Dextro-transposition of the great arteries with an intact ventricular septum
Anatomy. Transposition of the great arteries is a conotruncal abnormality in which the aorta arises exclusively from the RV and the PA exclusively from the LV. The great arteries arise from the heart in parallel and do not cross. The coronary arteries arise from the anterior and rightward aorta (associated with RV).
Physiology. When atrial situs is normal, this creates transposition physiology, in which deoxygenated blood is recirculated to the body and oxygenated blood is recirculated to the lungs. Maintenance of sufficient systemic oxygenation typically occurs by maintenance of the PDA, which increases effective (i.e. deoxygenated) pulmonary blood flow, increasing LA return and driving LA –> RA atrial flow across a PFO. Extreme hypoxemia (saturations <60%) presents an emergency. Intubation, sedation and NMB may improve hypoxemia significantly by decreasing VO2 and optimizing pulmonary vein saturations. PGE should be started in hypoxemic patients. Volume administration may stretch the PFO and improve left to right atrial shunting, improving hypoxemia. When the PFO is excessively restrictive, hypoxemia may be relieved by a balloon atrial septostomy. Additionally, because the aorta arises from the RV, intravenous catheters (particularly CVL/UVCs) should be considered LA lines and precautions should be taken to avoid introduction of air emboli.

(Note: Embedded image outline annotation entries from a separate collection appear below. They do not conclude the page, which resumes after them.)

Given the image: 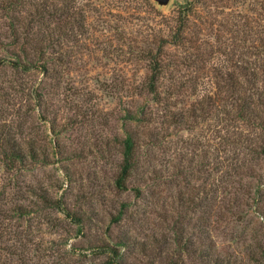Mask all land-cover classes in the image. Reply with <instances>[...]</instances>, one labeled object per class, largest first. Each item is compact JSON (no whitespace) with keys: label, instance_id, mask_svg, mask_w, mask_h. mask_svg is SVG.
<instances>
[{"label":"rangeland","instance_id":"obj_1","mask_svg":"<svg viewBox=\"0 0 264 264\" xmlns=\"http://www.w3.org/2000/svg\"><path fill=\"white\" fill-rule=\"evenodd\" d=\"M263 147L264 0H0V264H264Z\"/></svg>","mask_w":264,"mask_h":264},{"label":"trees","instance_id":"obj_2","mask_svg":"<svg viewBox=\"0 0 264 264\" xmlns=\"http://www.w3.org/2000/svg\"><path fill=\"white\" fill-rule=\"evenodd\" d=\"M155 78H154V75L151 76L152 81H154ZM150 84H151L150 85V91H153L154 90L153 83L151 82ZM125 142H126L125 143L126 147H125V152H124L125 153L124 154L125 155V162H124V165H123V167L121 169V176L117 180V183H118L119 186H122L121 179H123L126 176L127 171H128V169L130 167V164L128 162V156H129V153H130L131 148H132V140L130 138H127V139H125ZM263 152H264V147H263ZM20 157L21 156H20L19 152H17V151H11V153L7 154V158L9 160H14V159L20 160Z\"/></svg>","mask_w":264,"mask_h":264},{"label":"water","instance_id":"obj_3","mask_svg":"<svg viewBox=\"0 0 264 264\" xmlns=\"http://www.w3.org/2000/svg\"><path fill=\"white\" fill-rule=\"evenodd\" d=\"M159 2H167L168 0H158Z\"/></svg>","mask_w":264,"mask_h":264}]
</instances>
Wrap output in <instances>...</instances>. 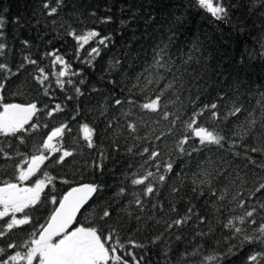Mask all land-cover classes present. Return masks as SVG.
Returning a JSON list of instances; mask_svg holds the SVG:
<instances>
[{
  "label": "trees",
  "instance_id": "obj_1",
  "mask_svg": "<svg viewBox=\"0 0 264 264\" xmlns=\"http://www.w3.org/2000/svg\"><path fill=\"white\" fill-rule=\"evenodd\" d=\"M44 2L0 0V15L5 18L0 43L6 45L0 63L16 73L0 71V83L5 85L0 95L4 103H36L38 108L30 121L37 127L25 126L24 143L0 136V148L10 157L0 153V186L5 181L16 183L17 165L25 167L24 161L38 154L47 135L62 124L70 131L65 130L62 139L53 142L73 155L57 163L62 153H45L49 159L41 170L21 184L31 186L36 179H44V173L53 177L41 194L39 211L26 210L32 222L12 232L0 221V230L7 233L0 237V247L7 250L14 242L17 251H24L31 233L46 224L57 206L51 204L52 196L59 200L72 187L96 184L98 192L73 227L103 226L105 232L115 228L125 248L138 260L143 257L141 264H250V255L264 252V245L258 242L241 243L245 234L252 235V229L264 222V210L259 208L264 190L252 195L264 182V169L258 167L264 163V154L250 149L264 147V140L254 132L244 139L233 133H242L249 119L259 121L264 115L260 95L264 92V7L260 0H223L229 9L227 21L211 17L194 0H64L51 17L45 14ZM51 4L55 6V0ZM105 17L111 21L102 23ZM70 30L78 34L96 30L111 40L105 47L96 43L97 37L77 54ZM91 47H99L101 54L89 65ZM48 52H57L71 72L80 73L61 78L63 88L56 83L61 66H53ZM25 56L36 63H29ZM39 69L48 77L43 83L38 79H42ZM69 79L72 84L67 83ZM77 87L82 95L76 93ZM157 96L158 111L140 108ZM115 99L122 103L116 105ZM233 101L244 109L237 116L213 120L205 111L197 118L198 125L227 138L223 148L203 147L192 137L184 145L185 153L191 155L179 151V141L192 136L185 124L194 111L217 103L218 116L223 117ZM57 104L62 111L49 116ZM130 123L136 127L134 132ZM84 124L94 129L92 148L83 139L80 129ZM232 140L237 142L234 147L229 143ZM144 148L149 152L141 155ZM193 148L201 150L194 152ZM152 151L160 155L149 159ZM247 157L256 163H249ZM98 162L103 163V171L95 167ZM168 163L173 165L171 172L166 171ZM149 171L154 175L145 184H131ZM160 175L165 176L163 182ZM148 184L154 188L151 195L144 192ZM121 188L125 189L122 196L117 195ZM137 198L142 209L135 203ZM242 201L243 208L239 207ZM252 207L257 208V224L241 225L234 219ZM105 208L111 212L106 222L100 220ZM185 216H190L186 223L168 228ZM230 219L245 231L233 234L225 227ZM156 236L161 239L151 243ZM130 239L146 247L133 248L127 244ZM209 256L214 259H206ZM125 258L131 264V257Z\"/></svg>",
  "mask_w": 264,
  "mask_h": 264
},
{
  "label": "snow or ice",
  "instance_id": "obj_2",
  "mask_svg": "<svg viewBox=\"0 0 264 264\" xmlns=\"http://www.w3.org/2000/svg\"><path fill=\"white\" fill-rule=\"evenodd\" d=\"M195 5L202 10H205L218 21H227L229 15L228 6H226L223 0H194ZM261 6L264 7V0H260ZM64 4V0H55V6H52L51 0H45L42 7L46 10L47 16H55L61 6ZM251 11V9H250ZM93 15H95L93 13ZM264 16V12L261 13ZM111 21V17H105L101 22L108 23ZM52 24H56V20L51 21ZM121 23H126L122 21ZM5 26V18L0 15V37L3 36V28ZM63 27V23L60 25ZM70 27V26H69ZM69 35L77 42V54L79 50L84 49L85 45H88L90 41L96 40V43L99 45L107 46V42L111 40L110 36H100V33L96 30H88L86 32L78 34L75 30H70ZM25 45L29 42L24 41ZM264 47V45H262ZM6 48L4 43H0V55H3V51ZM99 47H91L88 51V60L86 63L92 65V61L95 57L100 56ZM47 56H51L53 66L60 65L61 70L56 73V83L58 86L63 88L65 81L61 78L67 77L70 74L73 76L79 75V72H71V66L65 61V59L59 55L57 52H48ZM264 55V53H262ZM24 59L29 63L35 64V60H31L28 56H25ZM20 67H23L21 65ZM0 71L8 72L11 75L12 73L8 65L5 63H0ZM42 79H39L40 83H43L44 80H47L48 77L44 75V70L39 69ZM68 84H72V80H67ZM81 84L84 83L83 80L80 81ZM5 87L4 83H0V90H3ZM171 87V85H168ZM76 93L82 95L81 89L77 87L75 89ZM47 94V92H45ZM260 95L264 97V92H261ZM71 99V97H69ZM199 99V97H197ZM4 97L0 95V136L3 137H16L20 139L21 143H24L23 133L28 129L25 127L28 125L30 128L35 129L36 124H30L32 118L37 114L38 108L36 103L29 104H20V103H4ZM114 103L120 105L122 102L119 99H115ZM195 104V102H193ZM160 97L157 96L155 99L150 100L149 102L143 103L140 105L142 110H148L151 112H156L160 108ZM62 111L61 106L57 104L54 109L48 112L49 116H52L54 112ZM205 111L210 113V116L213 120L222 118L223 120H228L229 117L237 116L241 114L244 109L242 106H237L235 101L232 102V107L228 109L227 113L223 117L218 116V105L217 103L205 104L199 110L194 111L191 119L185 124L186 129L192 134V136H185L181 139L177 145L181 153H185L184 145L188 143L189 139L192 137L198 138L199 144L203 147H209L212 145L223 148V142L227 139L224 135H221L215 130H209L203 125L197 124V118L203 116ZM251 116V113H249ZM164 119L168 118V114L165 113ZM180 117L177 116L176 120H179ZM175 124V120L173 121ZM259 124V128L257 125ZM128 127L134 132L136 127L134 124H129ZM242 133H233V135H240L241 139L247 138L250 133H256V138L264 140V115L261 119L257 121L255 118L249 119L247 124L242 126ZM65 130H69L66 124H62L59 127H56L51 130L47 135V139L43 141L42 150H38V154H34L30 159L24 161L25 167L17 165L18 175L15 176L16 183L13 182H3V185L0 186V221H3L6 224L7 232H12L19 226L28 225L32 222V217L29 212L26 210L39 211L41 206V194L44 192V189L48 184L52 183L53 177L49 176L47 173H44V179H36L31 186H21L23 182L31 180L37 172L41 170V165L49 159L46 152L50 153H62L59 156L57 163L64 162L66 157L73 155L71 151L64 150L62 147L58 146L57 143H54V140L62 139ZM81 132L83 133V139L87 143V147H94L93 136L94 129L91 128L88 124L81 126ZM158 139V138H157ZM229 143L234 147L236 141L232 140ZM245 147H247L245 145ZM200 148H193L192 151L198 152ZM131 152L132 149L129 148ZM251 152H260L264 154V147L256 148L253 147L250 149ZM149 149L144 148L143 153H148ZM0 153L4 157L9 158L8 153L3 151V148H0ZM191 155V153H185ZM235 155L239 156L240 153L236 152ZM160 153L157 151H152L149 155V159H154L159 156ZM248 162L255 164L256 162L251 158L247 157ZM95 167L100 171H103V163H96ZM261 169H264V163L258 165ZM159 168V165H157ZM173 169L172 163L166 165V171L171 172ZM154 173L151 171L141 178H134L131 180L132 185H143L148 177L153 176ZM159 180L163 182L165 180L164 175L159 176ZM68 183V181H64ZM100 186L96 184H81L76 187H72L63 196L58 200L55 196L51 197V204L57 205L50 213L47 218L46 224H41L37 231L31 233V239L26 242L24 245V251H17L16 243H9L7 245V250L4 247H0V264H130L129 259L125 257H131V264H141L143 257L139 260L136 256L129 250L125 248V243L121 242L119 233L115 228L110 229L105 232L103 226H84L79 225L73 227L77 222V215L82 214V210L86 211V205L89 204V201L92 199L93 195L98 192ZM264 190V182H260L258 187L255 188L252 195L255 193H260ZM195 191V189H194ZM145 195H151L154 192V188L151 184H148L144 190ZM125 189L121 188L117 195H123ZM215 194V193H213ZM203 195V192L200 193ZM223 199V196L220 197ZM135 203L138 206H141L142 202L139 198L136 199ZM239 207H244V202L242 201L239 204ZM259 208L264 210V202L259 203ZM175 210V209H173ZM188 212L191 213L192 209H188ZM257 212L256 207H252L251 210H246L243 216L235 217L234 219L243 225L248 224H257V221L254 217V214ZM17 214H23L21 218H18ZM111 216V212L105 208L100 220L105 221ZM251 218V219H249ZM139 219V217H137ZM190 219V216H185L181 219H176L168 225V228L173 226H180L187 222ZM264 221V217H261ZM226 228L232 229L233 234H240L245 231V229L237 226L236 223L230 219ZM252 235L245 234L243 237L244 242L248 243H259L264 245V222L258 224V226L252 229ZM7 233L3 230H0V237L5 236ZM161 239V236H156L153 238L151 243L155 244ZM177 240L180 239L179 236L176 237ZM127 244L131 245L133 248H145L146 245L138 243L133 240H128ZM12 250V251H8ZM166 255V253H165ZM208 260L214 259V257H206ZM250 264H260L261 260H264V252H258L252 254L248 257Z\"/></svg>",
  "mask_w": 264,
  "mask_h": 264
},
{
  "label": "water",
  "instance_id": "obj_3",
  "mask_svg": "<svg viewBox=\"0 0 264 264\" xmlns=\"http://www.w3.org/2000/svg\"><path fill=\"white\" fill-rule=\"evenodd\" d=\"M78 216V215H77Z\"/></svg>",
  "mask_w": 264,
  "mask_h": 264
}]
</instances>
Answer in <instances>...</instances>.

Clinical presentation spectrum
- Unrestrictive atrial septum
- Restrictive/intact atrial septum
Importance of feeding
Off PGE? Overrated…
Day of surgery related to HLOS as interesting aside?
Balloon atrial septostomy
Indications. Balloon atrial septostomy (Raskind procedure; picuted above) is performed to relieve symptoms related to an excessively restrictive atrial shunt. The procedure is definitively indicated when hypoxemia is severe (e.g. SpO2<60%) despite expansion of the lungs and maintenance of the PDA. In other instances, a BAS is performed based on the echocardiographic appearance of the PFO. Even following a BAS, the atrium is almost never a common atrium, such that there is not complete atrial mixing. Instead, oxygenation still depends upon increased LA relative to RA return (i.e. atrial shunting) and the need for PGE often persists. However, if signs of LA HTN are present and surgery will be delayed, a BAS may be clinically helpful. Generally, saturations >60% are well tolerated preoperatively.
Procedural considerations. Patients may be intubated or sedated without intubation for the procedure. When planning the procedure, PRBC should be available, cath lab and echo team at bedside. Access is via femoral or umbilical vein. A catheter is passed through the PFO under echo guidance, inflated in the LA (avoiding the MV and LA appendage). Once abutting the atrial septum, the balloon is fully inflated and pulled rapidly across the atrial septum into the RA. Procedure may be repeated several times, and saturations typically improve rapidly. Complications are rare, but include injury to MV, rupture of atrial appendage, IVC or hepatic veins.
Important outcome papers
Although outcomes for dTGA/IVS are currently outstanding, it hasn’t always been so. Many of the operations we use for other heart diseases were first pioneered for this heart defect. Here’s a quick review.
The first approach was an atrial switch. While this relieved cyanosis, it left the right ventricle as the systemic ventricle (pumping to the aorta) for the lifetime, caused atrial arrhythmias, and other problems.
The second approach was an anatomic connection between the aorta and pulmonary artery, the modern day ‘DKS’ – Damus, Kaye and Stansel all described this operation for dTGA.
The final approach was our current one, in which the great arteries are switched, including a transfer of the coronary arteries from the aortic root to the ‘neo-aortic’ root.’ Performing this operation in the newborn period was viewed with great skepticism at first, but Aldo Casteneda, John Mayer, and others at BCH proved that it could be done, and done well.